For some reason Billy stopped quoting the prog influences circa “The Nylon Curtain”. It seems he spent alot of the latter part of his career trying to reproduce the innocence of his pre-Attila groups in the same way he had spent the beginning trying to justify Attila and himself as an artist. It’s no shock to me why Attila was a colossal financial failure; it was way ahead of its time, it still is.
But his prog-past will never go away and now I think it’s just another justification of how great his music was. Real adamant punk rock people will always tell you how excessive and unnecessary progressive rock was, but they will always be way off. Progressive rock is important for all the same reasons that Puff Daddy, and an unfortunate amount of rap music, is unimportant.
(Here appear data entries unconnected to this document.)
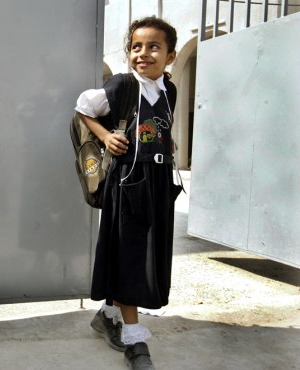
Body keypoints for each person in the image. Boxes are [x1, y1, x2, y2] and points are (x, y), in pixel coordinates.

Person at [75, 16, 179, 370]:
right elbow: (83, 108)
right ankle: (135, 340)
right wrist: (105, 136)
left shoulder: (171, 90)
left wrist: (167, 141)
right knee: (131, 258)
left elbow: (156, 126)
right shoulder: (122, 86)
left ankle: (107, 315)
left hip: (159, 184)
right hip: (128, 184)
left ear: (171, 56)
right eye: (136, 47)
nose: (143, 54)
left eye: (154, 47)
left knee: (141, 255)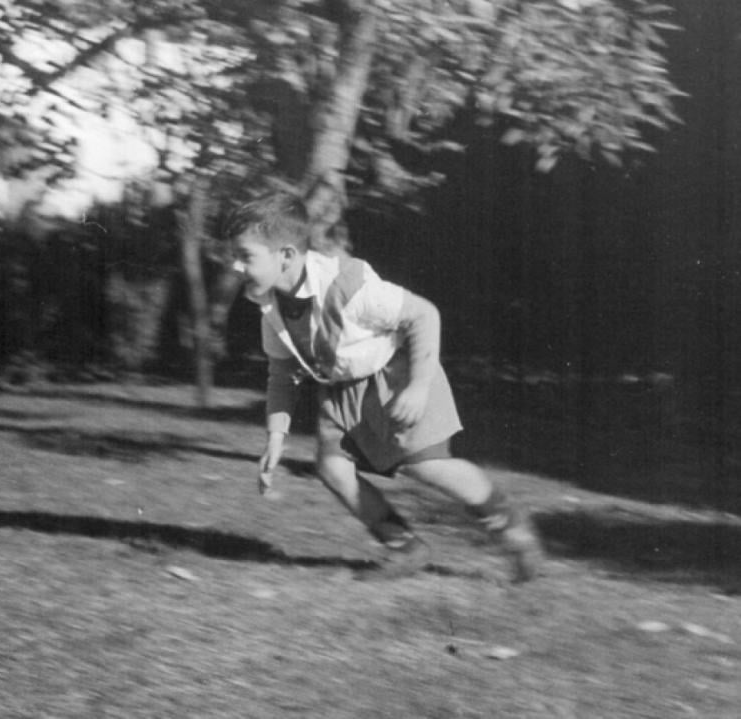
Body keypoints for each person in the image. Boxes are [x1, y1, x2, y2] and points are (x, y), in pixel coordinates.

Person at [224, 190, 543, 582]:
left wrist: (419, 387)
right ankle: (405, 548)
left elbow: (424, 315)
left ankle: (510, 523)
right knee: (332, 468)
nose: (235, 266)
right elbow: (281, 372)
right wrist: (276, 436)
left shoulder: (348, 285)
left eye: (245, 256)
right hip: (341, 390)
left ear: (286, 255)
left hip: (395, 377)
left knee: (429, 468)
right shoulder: (270, 306)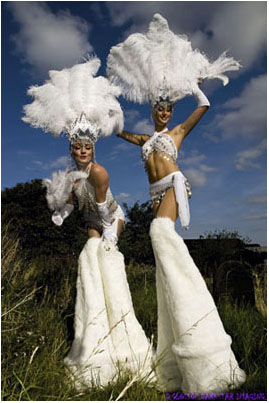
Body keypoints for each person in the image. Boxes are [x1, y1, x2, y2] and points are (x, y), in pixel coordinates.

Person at [107, 13, 246, 393]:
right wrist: (106, 112)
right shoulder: (144, 140)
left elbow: (203, 107)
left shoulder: (178, 133)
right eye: (160, 108)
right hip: (154, 196)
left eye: (168, 108)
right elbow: (118, 131)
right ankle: (177, 329)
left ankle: (197, 310)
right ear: (152, 109)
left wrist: (194, 85)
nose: (165, 112)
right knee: (161, 251)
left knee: (158, 231)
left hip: (173, 185)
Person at [22, 57, 154, 389]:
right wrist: (60, 214)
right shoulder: (70, 175)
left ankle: (120, 333)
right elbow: (69, 204)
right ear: (72, 148)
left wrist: (111, 235)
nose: (82, 150)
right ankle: (93, 325)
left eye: (87, 146)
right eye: (77, 146)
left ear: (93, 148)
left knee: (105, 257)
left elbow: (104, 212)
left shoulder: (99, 173)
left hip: (111, 216)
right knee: (87, 258)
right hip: (90, 221)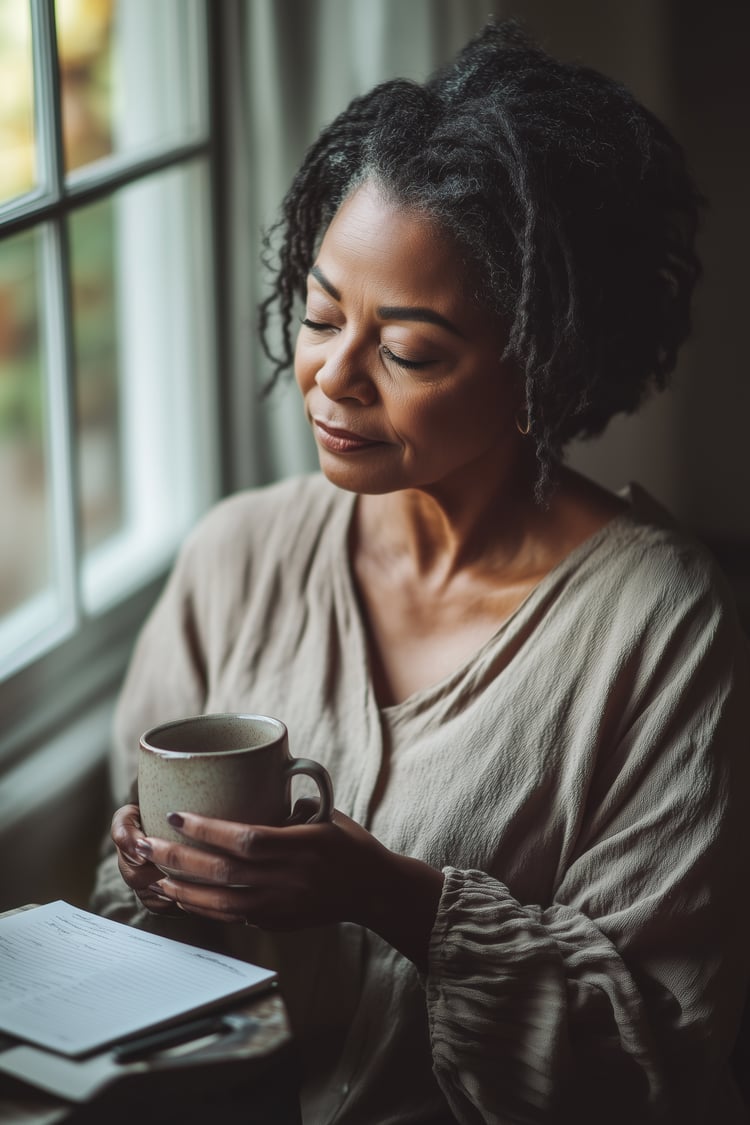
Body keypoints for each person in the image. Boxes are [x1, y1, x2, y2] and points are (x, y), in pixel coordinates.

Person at [90, 19, 750, 1124]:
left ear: (546, 362)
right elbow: (132, 932)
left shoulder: (664, 628)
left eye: (407, 351)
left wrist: (398, 901)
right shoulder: (236, 555)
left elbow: (655, 1059)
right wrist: (160, 881)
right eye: (317, 313)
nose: (332, 377)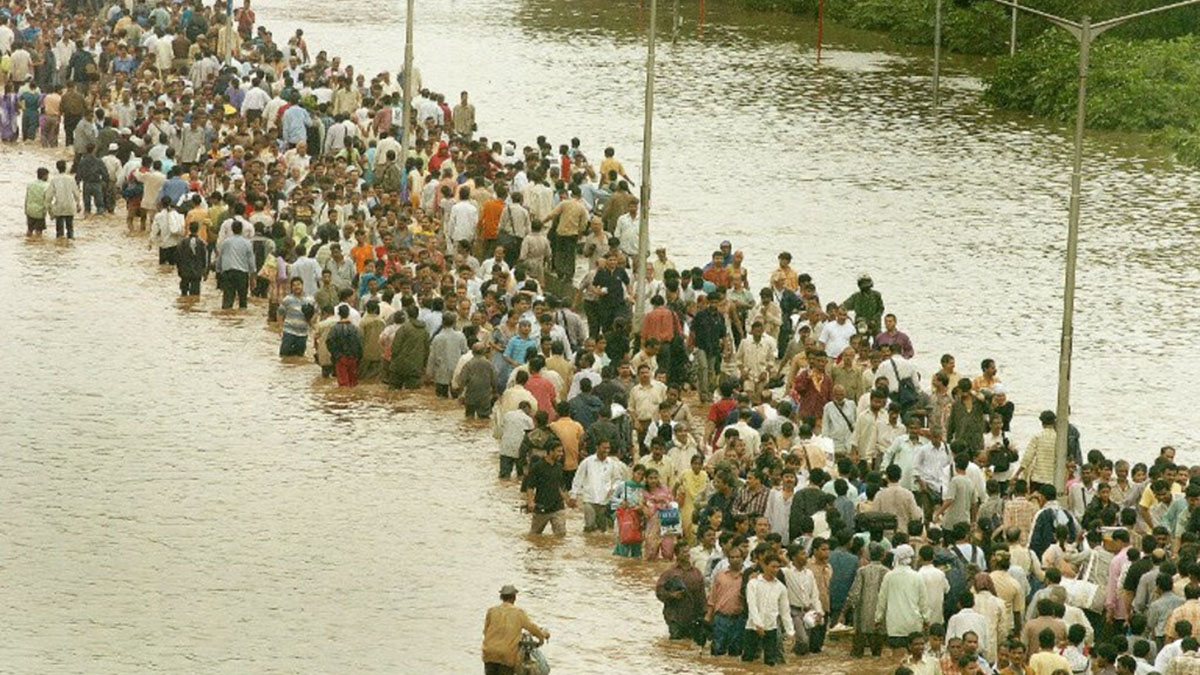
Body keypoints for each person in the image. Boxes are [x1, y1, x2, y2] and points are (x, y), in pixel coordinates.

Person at [481, 584, 549, 675]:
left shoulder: (491, 611)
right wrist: (542, 636)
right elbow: (532, 628)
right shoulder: (518, 613)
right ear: (514, 598)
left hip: (489, 653)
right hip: (506, 656)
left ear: (501, 597)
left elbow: (485, 631)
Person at [743, 554, 794, 666]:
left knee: (770, 662)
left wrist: (790, 631)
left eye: (777, 567)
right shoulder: (753, 584)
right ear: (765, 566)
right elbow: (752, 605)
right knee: (747, 660)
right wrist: (758, 624)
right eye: (773, 567)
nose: (775, 570)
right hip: (752, 627)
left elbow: (785, 611)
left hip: (771, 628)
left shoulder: (781, 587)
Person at [521, 445, 573, 536]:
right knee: (535, 535)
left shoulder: (559, 466)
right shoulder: (538, 467)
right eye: (559, 451)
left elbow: (561, 486)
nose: (561, 454)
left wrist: (568, 500)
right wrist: (530, 502)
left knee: (561, 534)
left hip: (558, 507)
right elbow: (530, 487)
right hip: (542, 507)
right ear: (550, 451)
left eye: (562, 451)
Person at [655, 549, 706, 641]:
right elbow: (659, 591)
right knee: (676, 641)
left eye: (688, 552)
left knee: (691, 642)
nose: (687, 554)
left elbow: (701, 595)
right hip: (674, 616)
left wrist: (704, 613)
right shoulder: (669, 573)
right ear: (677, 554)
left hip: (692, 615)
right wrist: (671, 595)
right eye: (684, 552)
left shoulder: (696, 573)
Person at [217, 219, 256, 309]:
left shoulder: (225, 242)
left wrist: (218, 271)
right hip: (242, 274)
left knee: (227, 300)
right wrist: (253, 275)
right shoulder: (247, 243)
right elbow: (251, 260)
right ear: (241, 230)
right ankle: (241, 320)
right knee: (243, 300)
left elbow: (220, 258)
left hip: (228, 273)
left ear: (232, 229)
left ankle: (226, 319)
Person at [326, 304, 364, 387]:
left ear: (339, 314)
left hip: (340, 358)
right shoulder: (355, 328)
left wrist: (336, 355)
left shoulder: (334, 329)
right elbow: (360, 343)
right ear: (348, 314)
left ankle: (344, 398)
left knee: (343, 383)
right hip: (353, 358)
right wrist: (358, 356)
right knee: (353, 382)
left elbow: (329, 343)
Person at [46, 159, 81, 240]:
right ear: (65, 167)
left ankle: (60, 247)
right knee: (70, 230)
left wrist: (50, 210)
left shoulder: (54, 180)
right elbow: (76, 193)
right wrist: (78, 204)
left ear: (57, 168)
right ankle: (70, 245)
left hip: (59, 207)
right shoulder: (71, 179)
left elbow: (48, 197)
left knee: (59, 233)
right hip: (70, 206)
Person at [175, 222, 209, 296]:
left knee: (183, 293)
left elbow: (178, 257)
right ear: (198, 230)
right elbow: (204, 259)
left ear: (189, 229)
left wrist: (179, 269)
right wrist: (205, 272)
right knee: (195, 295)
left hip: (185, 271)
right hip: (196, 272)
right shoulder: (201, 243)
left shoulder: (182, 242)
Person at [24, 167, 49, 238]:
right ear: (44, 176)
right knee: (39, 232)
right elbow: (47, 201)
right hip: (39, 212)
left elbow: (27, 198)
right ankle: (37, 246)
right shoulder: (46, 186)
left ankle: (28, 243)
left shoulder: (30, 184)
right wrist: (47, 212)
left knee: (29, 230)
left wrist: (26, 210)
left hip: (30, 210)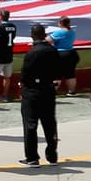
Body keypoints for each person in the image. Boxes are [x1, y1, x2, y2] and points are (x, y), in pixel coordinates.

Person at [18, 24, 59, 166]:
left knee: (30, 124)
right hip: (48, 89)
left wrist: (22, 86)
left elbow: (25, 74)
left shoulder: (32, 53)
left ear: (32, 35)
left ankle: (32, 157)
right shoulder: (52, 50)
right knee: (50, 124)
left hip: (32, 91)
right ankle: (52, 155)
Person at [49, 16, 79, 95]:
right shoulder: (72, 31)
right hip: (71, 53)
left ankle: (52, 92)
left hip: (61, 54)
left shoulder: (60, 32)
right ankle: (72, 91)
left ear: (60, 23)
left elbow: (49, 40)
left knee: (57, 75)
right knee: (70, 74)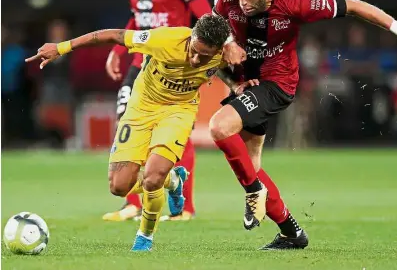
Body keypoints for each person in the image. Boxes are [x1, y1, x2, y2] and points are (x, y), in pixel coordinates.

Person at [212, 0, 397, 250]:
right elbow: (214, 27)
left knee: (220, 127)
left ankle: (254, 191)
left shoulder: (295, 3)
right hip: (245, 84)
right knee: (249, 163)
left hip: (276, 84)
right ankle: (290, 231)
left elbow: (354, 6)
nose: (241, 0)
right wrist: (228, 47)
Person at [26, 14, 240, 252]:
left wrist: (236, 84)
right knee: (118, 186)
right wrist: (62, 47)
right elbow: (112, 35)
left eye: (205, 56)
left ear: (219, 50)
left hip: (178, 111)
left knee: (152, 177)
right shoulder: (164, 39)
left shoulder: (224, 54)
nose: (196, 59)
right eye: (194, 50)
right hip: (141, 108)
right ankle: (174, 180)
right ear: (191, 37)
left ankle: (145, 236)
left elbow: (229, 69)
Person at [104, 0, 212, 222]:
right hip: (141, 63)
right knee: (126, 121)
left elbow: (206, 16)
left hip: (174, 66)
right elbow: (138, 19)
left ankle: (185, 208)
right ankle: (132, 203)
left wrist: (218, 48)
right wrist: (117, 51)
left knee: (178, 136)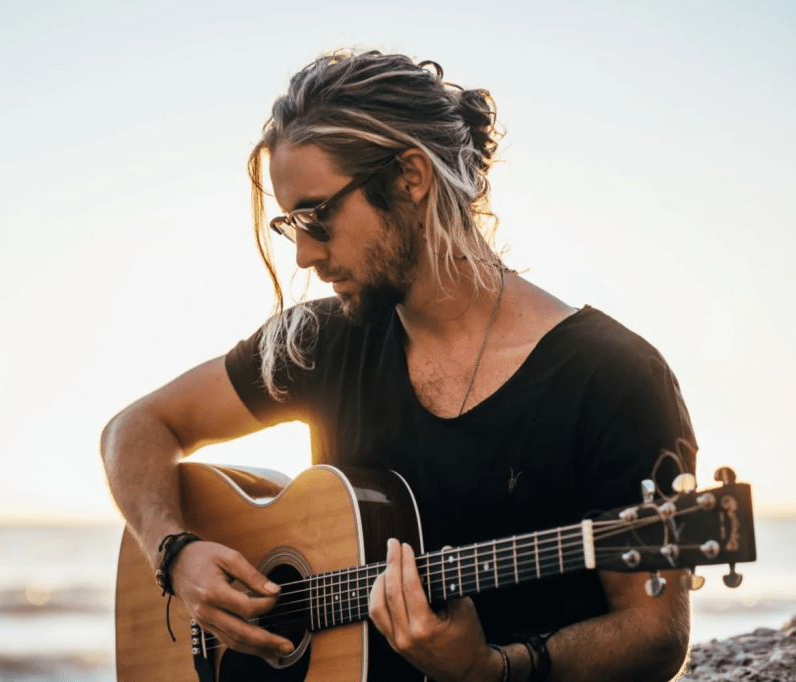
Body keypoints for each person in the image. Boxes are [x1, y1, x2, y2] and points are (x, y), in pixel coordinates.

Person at [101, 50, 696, 682]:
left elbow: (655, 634)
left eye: (316, 216)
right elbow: (135, 429)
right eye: (289, 225)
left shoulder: (613, 378)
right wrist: (175, 552)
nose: (303, 254)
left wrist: (492, 672)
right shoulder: (317, 341)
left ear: (410, 178)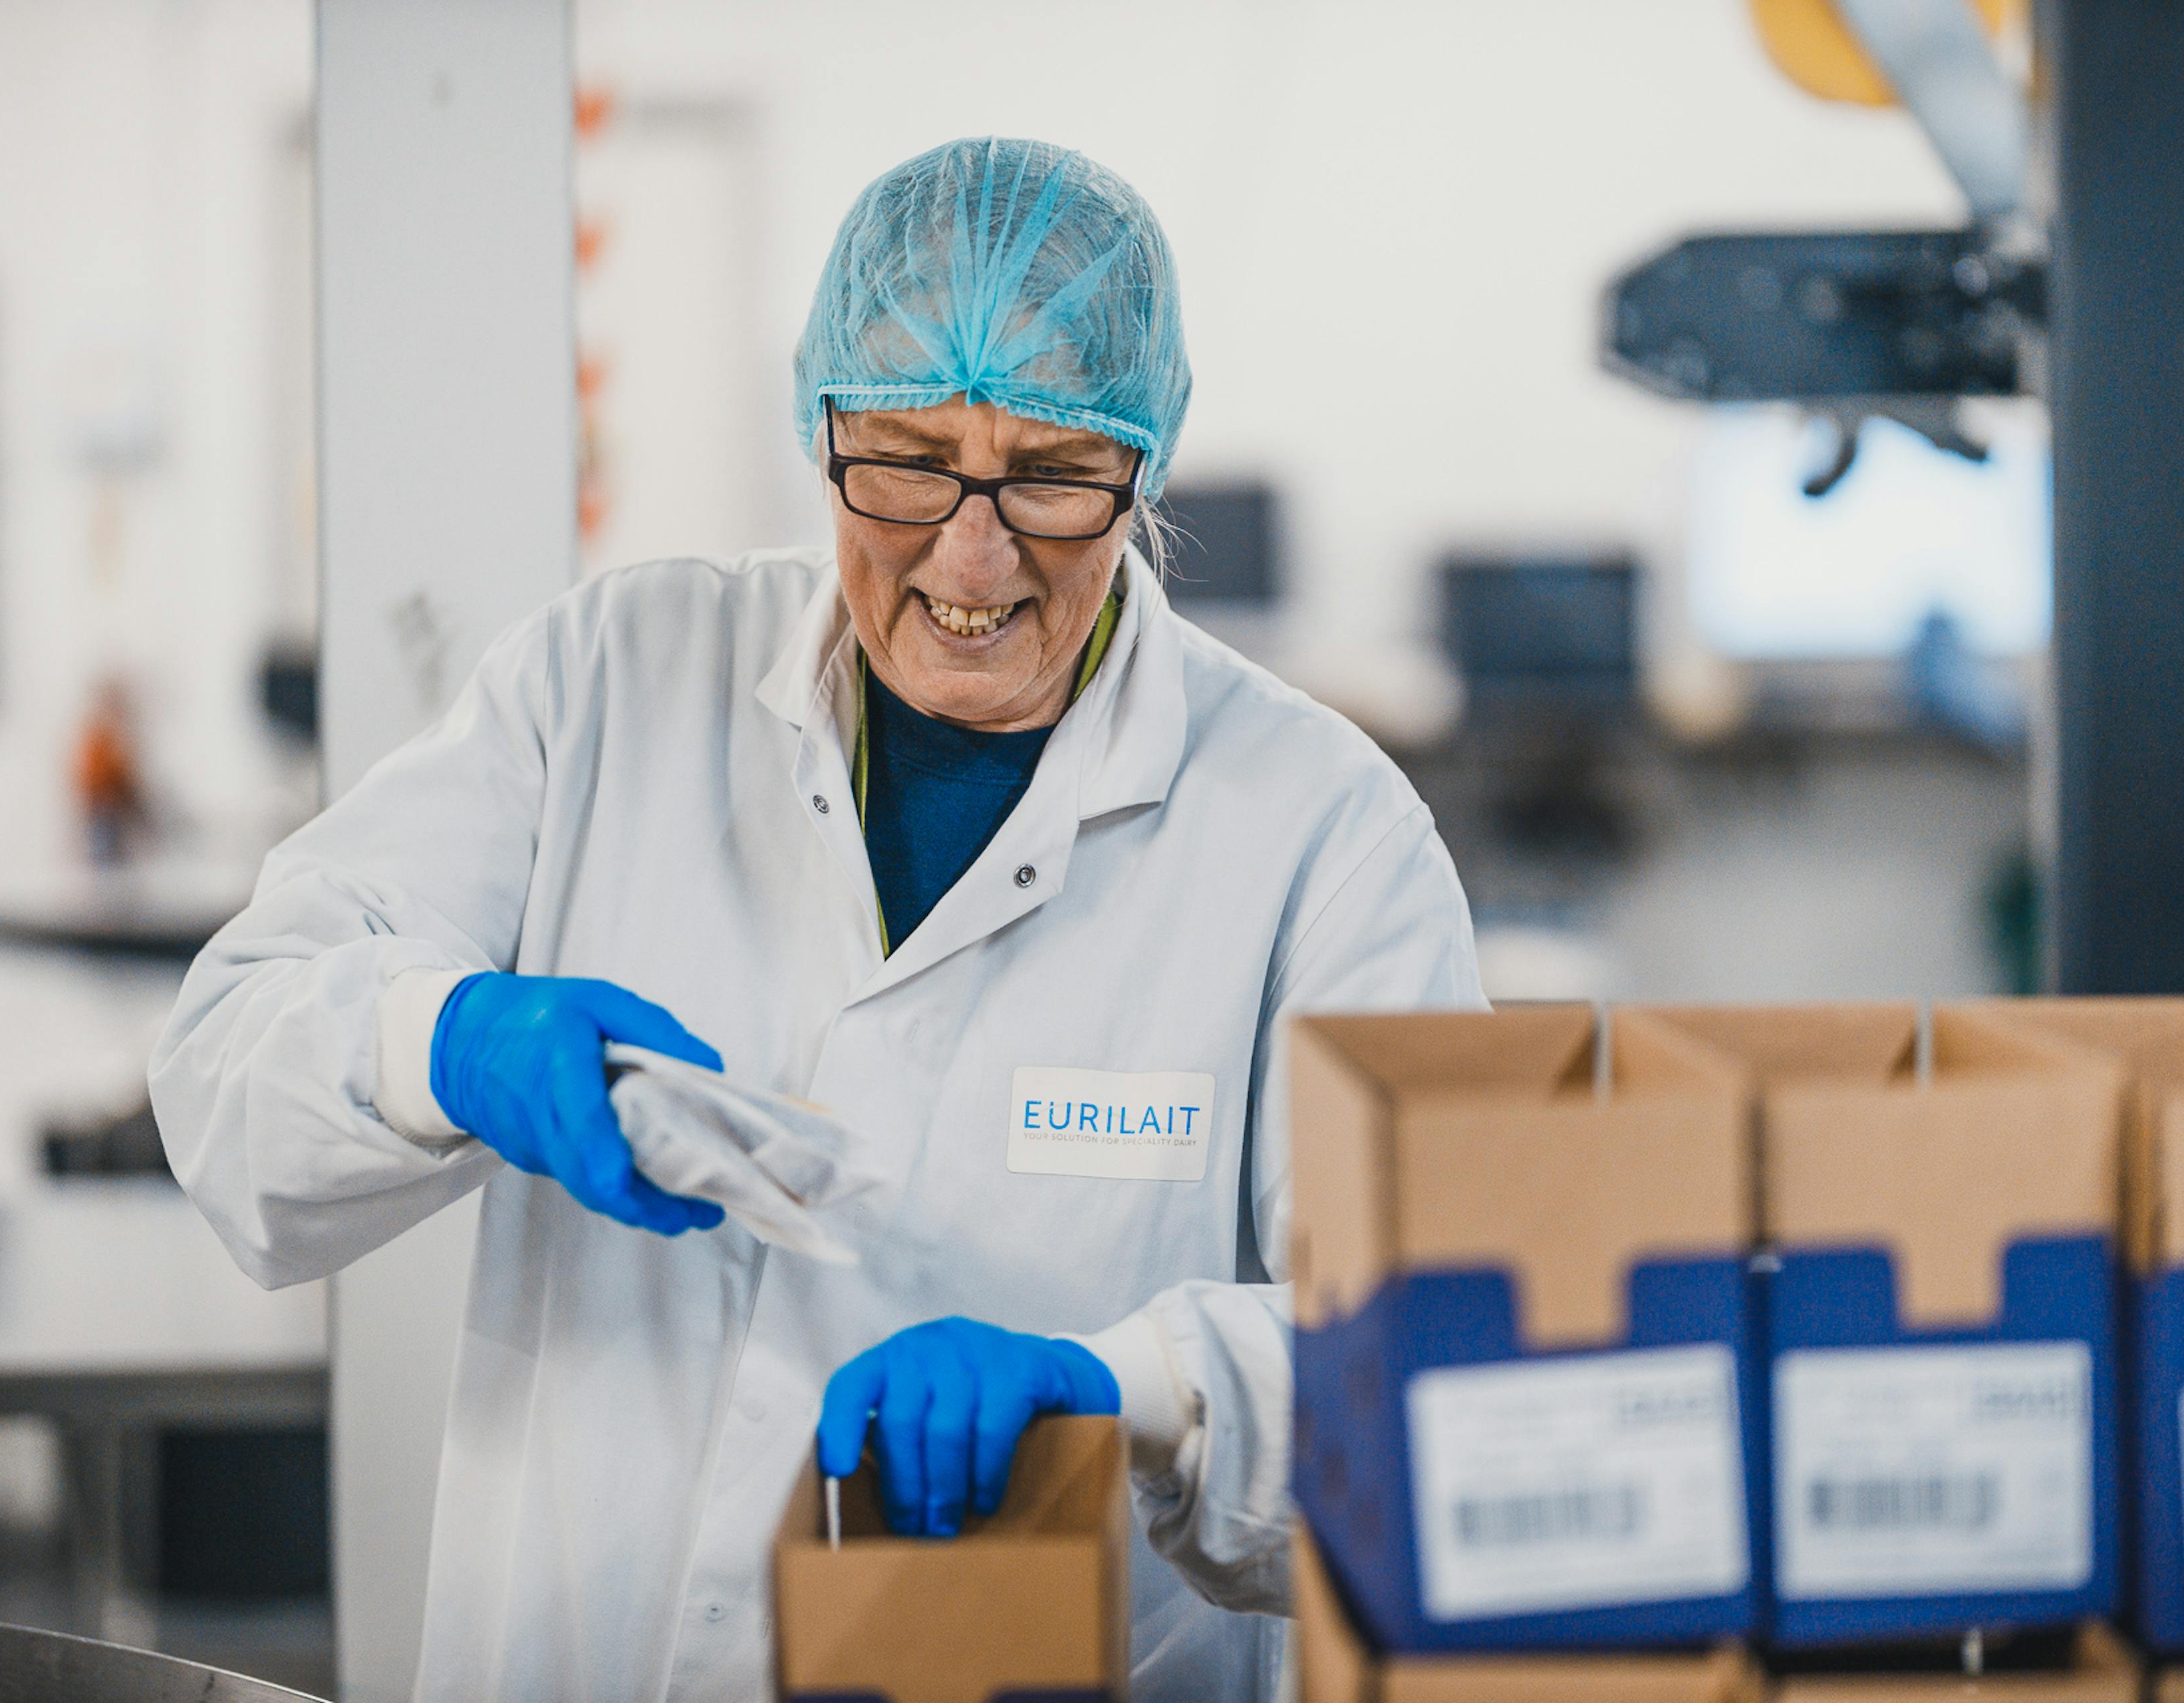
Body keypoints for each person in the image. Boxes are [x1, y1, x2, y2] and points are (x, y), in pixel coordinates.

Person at [152, 136, 1482, 1702]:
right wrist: (441, 1039)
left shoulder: (1322, 833)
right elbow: (229, 1067)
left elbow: (1428, 1384)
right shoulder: (609, 685)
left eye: (1051, 475)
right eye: (910, 459)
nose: (969, 554)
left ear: (1146, 464)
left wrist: (1136, 1387)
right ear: (824, 424)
It is the continuum of classical music in a modernized popular setting. Billy Joel got this and The Sex Pistols didn’t. “Big Shot” is kind of a punk song with saxophone.
In the end, no matter what Billy Joel has accomplished in the past or will accomplish in the future that Attila album cover still exists. And I guess what I’m trying to say is that we all have to realize what lives inside the Hun outfits in the meat lockers of our hearts.